Exercise description:
Each entry below must be repeated exactly, with pictures left out.

+ + + + + + +

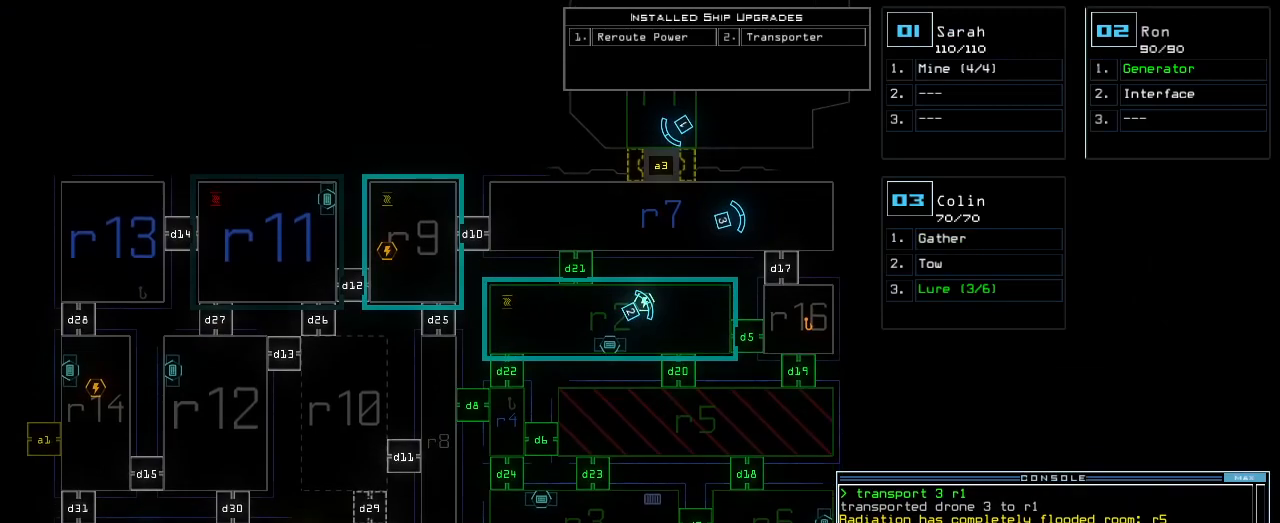
{"keys": [], "events": []}
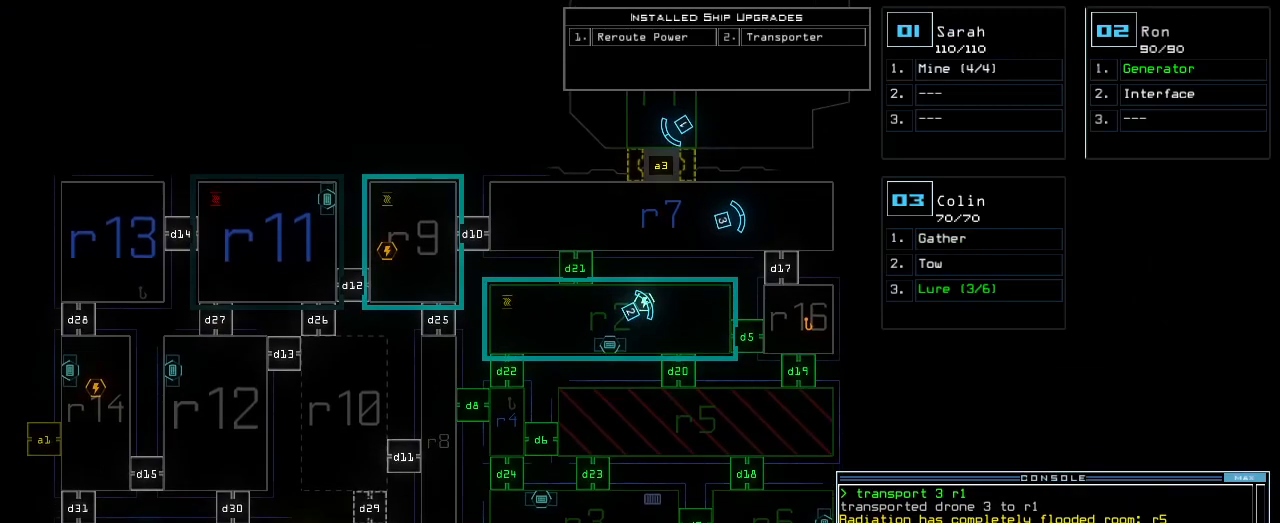
{"keys": [], "events": []}
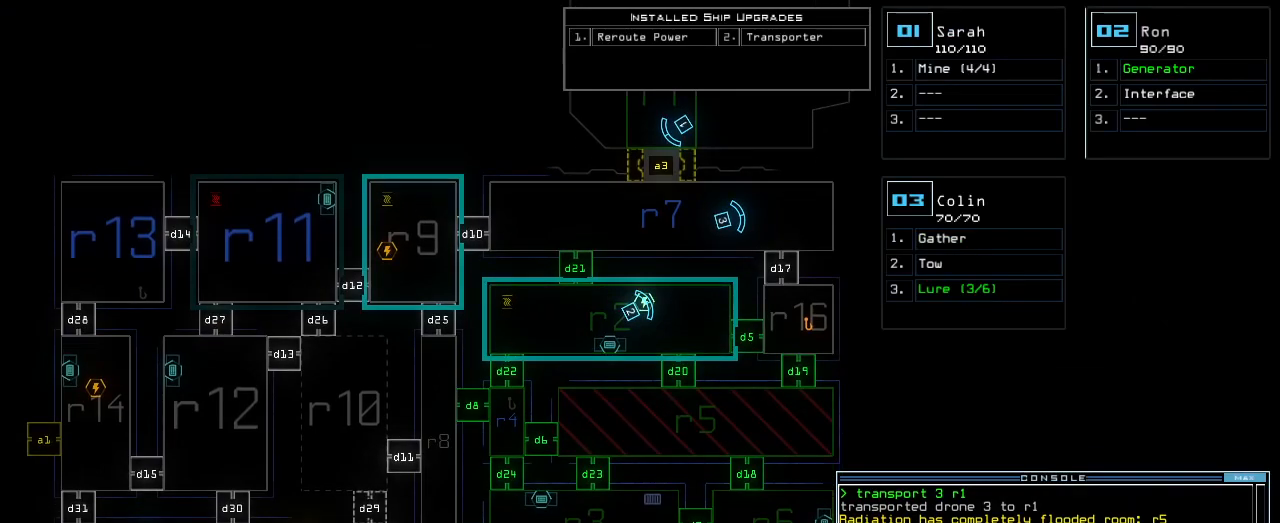
{"keys": [], "events": []}
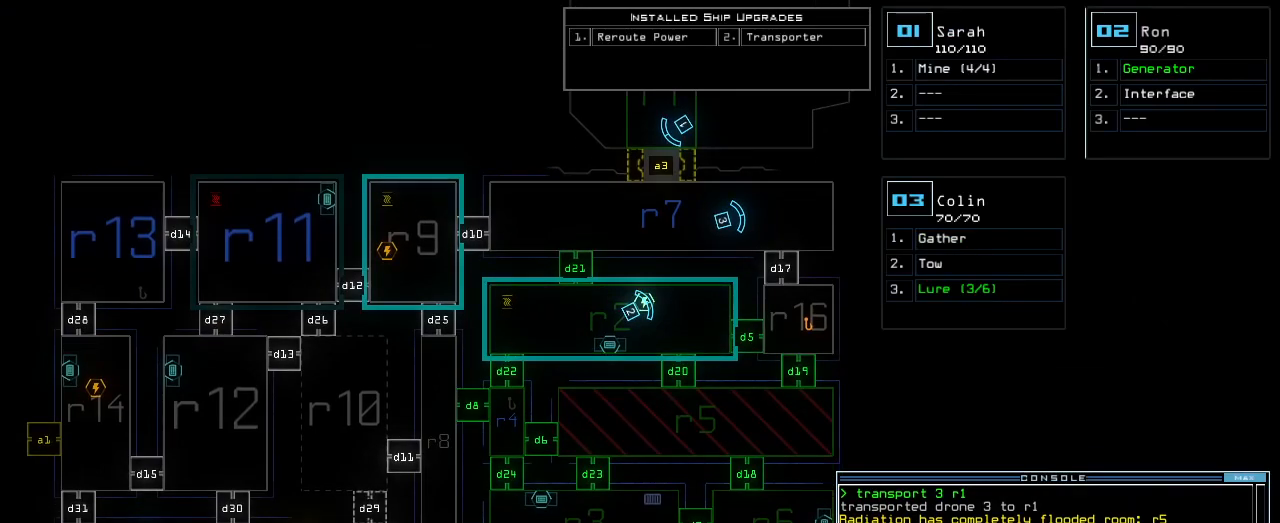
{"keys": [], "events": []}
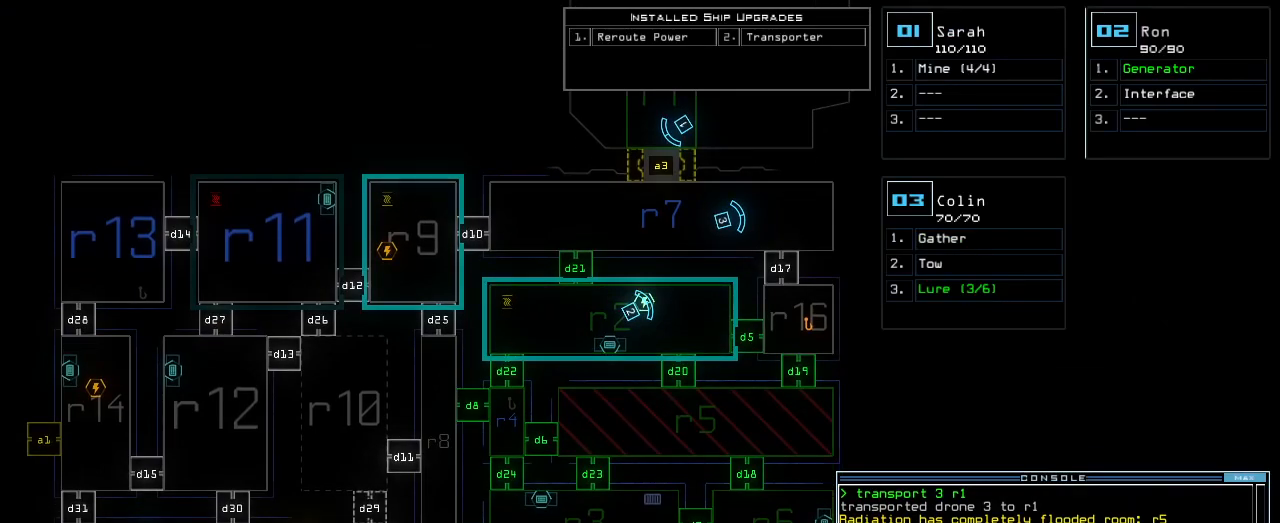
{"keys": [], "events": []}
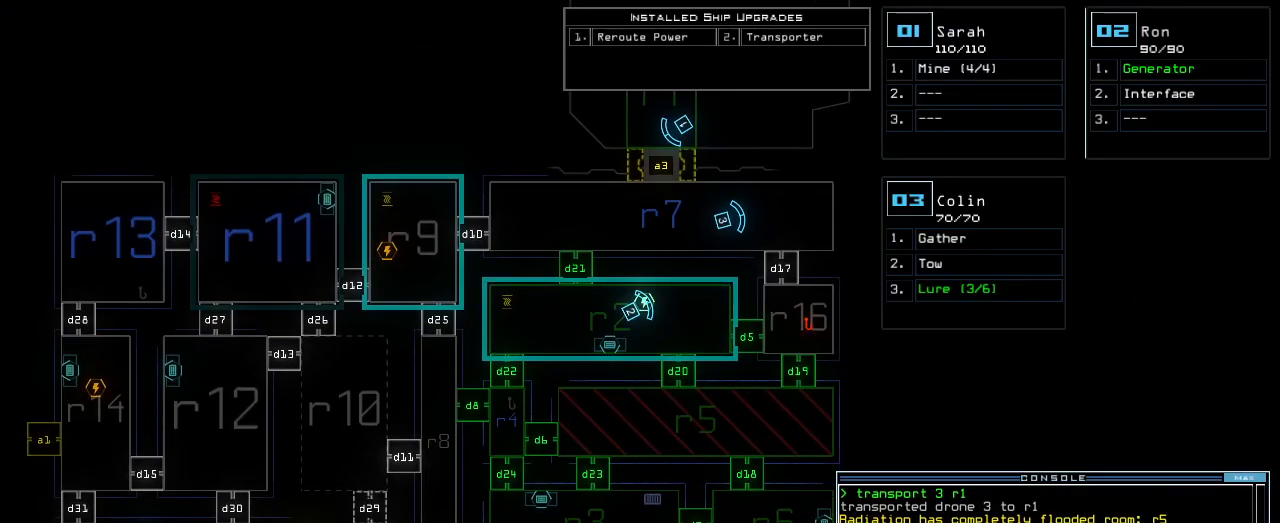
{"keys": [], "events": []}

+ + + + + + +

The answer:
{"keys": [], "events": []}
{"keys": [], "events": []}
{"keys": [], "events": []}
{"keys": [], "events": []}
{"keys": [], "events": []}
{"keys": [], "events": []}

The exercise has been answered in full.